What this task involves:
Throughout the records below, find each line holding "Rotation" and copy it.

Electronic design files
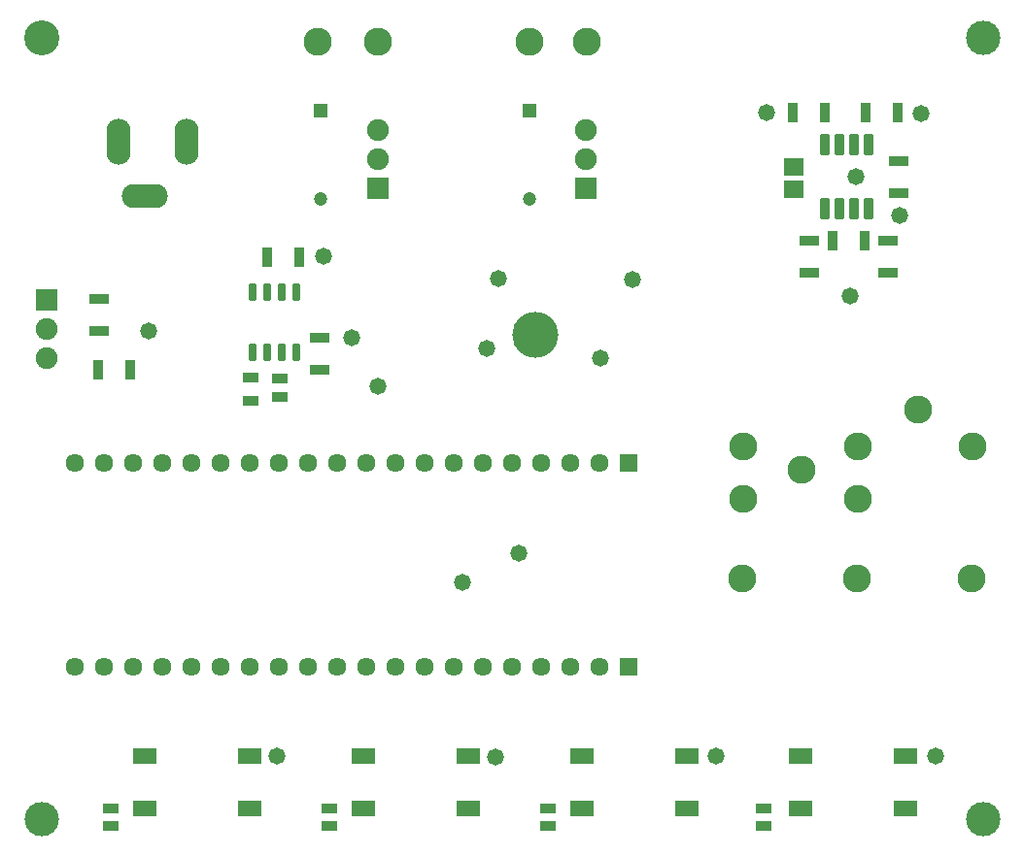
<source format=gts>
G04*
G04 #@! TF.GenerationSoftware,Altium Limited,Altium Designer,24.2.2 (26)*
G04*
G04 Layer_Color=8388736*
%FSLAX25Y25*%
%MOIN*%
G70*
G04*
G04 #@! TF.SameCoordinates,004D1183-16E1-436D-8927-E0D308D58255*
G04*
G04*
G04 #@! TF.FilePolarity,Negative*
G04*
G01*
G75*
%ADD15R,0.03740X0.06693*%
%ADD18R,0.08268X0.05512*%
%ADD19R,0.05180X0.03567*%
%ADD21R,0.06693X0.03740*%
%ADD22R,0.05709X0.03740*%
G04:AMPARAMS|DCode=23|XSize=33.59mil|YSize=72.96mil|CornerRadius=5.92mil|HoleSize=0mil|Usage=FLASHONLY|Rotation=180.000|XOffset=0mil|YOffset=0mil|HoleType=Round|Shape=RoundedRectangle|*
%AMROUNDEDRECTD23*
21,1,0.03359,0.06112,0,0,180.0*
21,1,0.02175,0.07296,0,0,180.0*
1,1,0.01184,-0.01088,0.03056*
1,1,0.01184,0.01088,0.03056*
1,1,0.01184,0.01088,-0.03056*
1,1,0.01184,-0.01088,-0.03056*
%
%ADD23ROUNDEDRECTD23*%
%ADD24R,0.06902X0.06115*%
G04:AMPARAMS|DCode=25|XSize=29.65mil|YSize=57.21mil|CornerRadius=5.95mil|HoleSize=0mil|Usage=FLASHONLY|Rotation=180.000|XOffset=0mil|YOffset=0mil|HoleType=Round|Shape=RoundedRectangle|*
%AMROUNDEDRECTD25*
21,1,0.02965,0.04532,0,0,180.0*
21,1,0.01776,0.05721,0,0,180.0*
1,1,0.01190,-0.00888,0.02266*
1,1,0.01190,0.00888,0.02266*
1,1,0.01190,0.00888,-0.02266*
1,1,0.01190,-0.00888,-0.02266*
%
%ADD25ROUNDEDRECTD25*%
%ADD26R,0.07493X0.07493*%
%ADD27C,0.07493*%
%ADD28C,0.15761*%
%ADD29C,0.06343*%
%ADD30R,0.06343X0.06343*%
%ADD31O,0.08280X0.15761*%
%ADD32O,0.15761X0.08280*%
%ADD33C,0.04724*%
%ADD34R,0.04724X0.04724*%
%ADD35R,0.07493X0.07493*%
%ADD36C,0.05800*%
%ADD37C,0.09658*%
%ADD38C,0.11811*%
%ADD39C,0.12000*%
D15*
X298488Y258500D02*
D03*
X309512D02*
D03*
X46012Y170000D02*
D03*
X34988D02*
D03*
X286988Y214500D02*
D03*
X298012D02*
D03*
X104012Y208881D02*
D03*
X92988D02*
D03*
X273488Y258500D02*
D03*
X284512D02*
D03*
D18*
X161913Y19642D02*
D03*
X126087D02*
D03*
X161913Y37358D02*
D03*
X126087D02*
D03*
X86913Y19642D02*
D03*
X51087D02*
D03*
X86913Y37358D02*
D03*
X51087D02*
D03*
X311913Y19642D02*
D03*
X276087D02*
D03*
X311913Y37358D02*
D03*
X276087D02*
D03*
X236913Y19642D02*
D03*
X201087D02*
D03*
X236913Y37358D02*
D03*
X201087D02*
D03*
D19*
X39500Y19555D02*
D03*
Y13445D02*
D03*
X97500Y160945D02*
D03*
Y167055D02*
D03*
X263500Y13445D02*
D03*
Y19555D02*
D03*
X189500Y13445D02*
D03*
Y19555D02*
D03*
X114500Y13445D02*
D03*
Y19555D02*
D03*
D21*
X111166Y181190D02*
D03*
Y170166D02*
D03*
X309759Y230666D02*
D03*
Y241690D02*
D03*
X306099Y214512D02*
D03*
Y203488D02*
D03*
X278901Y214512D02*
D03*
Y203488D02*
D03*
X35500Y194512D02*
D03*
Y183488D02*
D03*
D22*
X87500Y167339D02*
D03*
Y159661D02*
D03*
D23*
X299500Y247622D02*
D03*
X294500D02*
D03*
X289500D02*
D03*
X284500D02*
D03*
X299500Y225378D02*
D03*
X294500D02*
D03*
X289500D02*
D03*
X284500D02*
D03*
D24*
X273853Y232161D02*
D03*
Y239839D02*
D03*
D25*
X103000Y196835D02*
D03*
X98000D02*
D03*
X93000D02*
D03*
X88000D02*
D03*
X103000Y176165D02*
D03*
X98000D02*
D03*
X93000D02*
D03*
X88000D02*
D03*
D26*
X131000Y232500D02*
D03*
X202500D02*
D03*
D27*
X131000Y242500D02*
D03*
Y252500D02*
D03*
X202500Y242500D02*
D03*
Y252500D02*
D03*
X17500Y174000D02*
D03*
Y184000D02*
D03*
D28*
X185000Y182000D02*
D03*
D29*
X127000Y68000D02*
D03*
X117000D02*
D03*
X137000D02*
D03*
X147000D02*
D03*
X157000D02*
D03*
X167000D02*
D03*
X177000D02*
D03*
X187000D02*
D03*
X197000D02*
D03*
X207000D02*
D03*
X107000D02*
D03*
X97000D02*
D03*
X87000D02*
D03*
X77000D02*
D03*
X67000D02*
D03*
X57000D02*
D03*
X47000D02*
D03*
X37000D02*
D03*
X27000D02*
D03*
X127000Y138000D02*
D03*
X117000D02*
D03*
X137000D02*
D03*
X147000D02*
D03*
X157000D02*
D03*
X167000D02*
D03*
X177000D02*
D03*
X187000D02*
D03*
X197000D02*
D03*
X207000D02*
D03*
X107000D02*
D03*
X97000D02*
D03*
X87000D02*
D03*
X77000D02*
D03*
X67000D02*
D03*
X57000D02*
D03*
X47000D02*
D03*
X37000D02*
D03*
X27000D02*
D03*
D30*
X217000Y68000D02*
D03*
Y138000D02*
D03*
D31*
X65248Y248500D02*
D03*
X41902D02*
D03*
D32*
X51075Y229878D02*
D03*
D33*
X183000Y228988D02*
D03*
X111500D02*
D03*
D34*
X183000Y259012D02*
D03*
X111500D02*
D03*
D35*
X17500Y194000D02*
D03*
D36*
X179500Y107000D02*
D03*
X160000Y97000D02*
D03*
X172500Y201500D02*
D03*
X131000Y164500D02*
D03*
X168500Y177500D02*
D03*
X317268Y258204D02*
D03*
X52500Y183500D02*
D03*
X293000Y195500D02*
D03*
X295000Y236500D02*
D03*
X207500Y174000D02*
D03*
X218500Y201000D02*
D03*
X310000Y223000D02*
D03*
X322500Y37500D02*
D03*
X247000D02*
D03*
X171500Y37000D02*
D03*
X96500Y37500D02*
D03*
X264500Y258500D02*
D03*
X112500Y209000D02*
D03*
X122000Y181000D02*
D03*
D37*
X295776Y125925D02*
D03*
X255906Y98425D02*
D03*
X256405Y125925D02*
D03*
X334646Y98425D02*
D03*
X276406Y135925D02*
D03*
X316276Y156425D02*
D03*
X295776Y143925D02*
D03*
X335146D02*
D03*
X256405D02*
D03*
X295276Y98425D02*
D03*
X183075Y282965D02*
D03*
X202728D02*
D03*
X131110D02*
D03*
X110425D02*
D03*
D38*
X15748Y15748D02*
D03*
X338583D02*
D03*
Y284299D02*
D03*
D39*
X15748Y284300D02*
D03*
M02*

</source>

Output of the exercise:
G04:AMPARAMS|DCode=23|XSize=33.59mil|YSize=72.96mil|CornerRadius=5.92mil|HoleSize=0mil|Usage=FLASHONLY|Rotation=180.000|XOffset=0mil|YOffset=0mil|HoleType=Round|Shape=RoundedRectangle|*
G04:AMPARAMS|DCode=25|XSize=29.65mil|YSize=57.21mil|CornerRadius=5.95mil|HoleSize=0mil|Usage=FLASHONLY|Rotation=180.000|XOffset=0mil|YOffset=0mil|HoleType=Round|Shape=RoundedRectangle|*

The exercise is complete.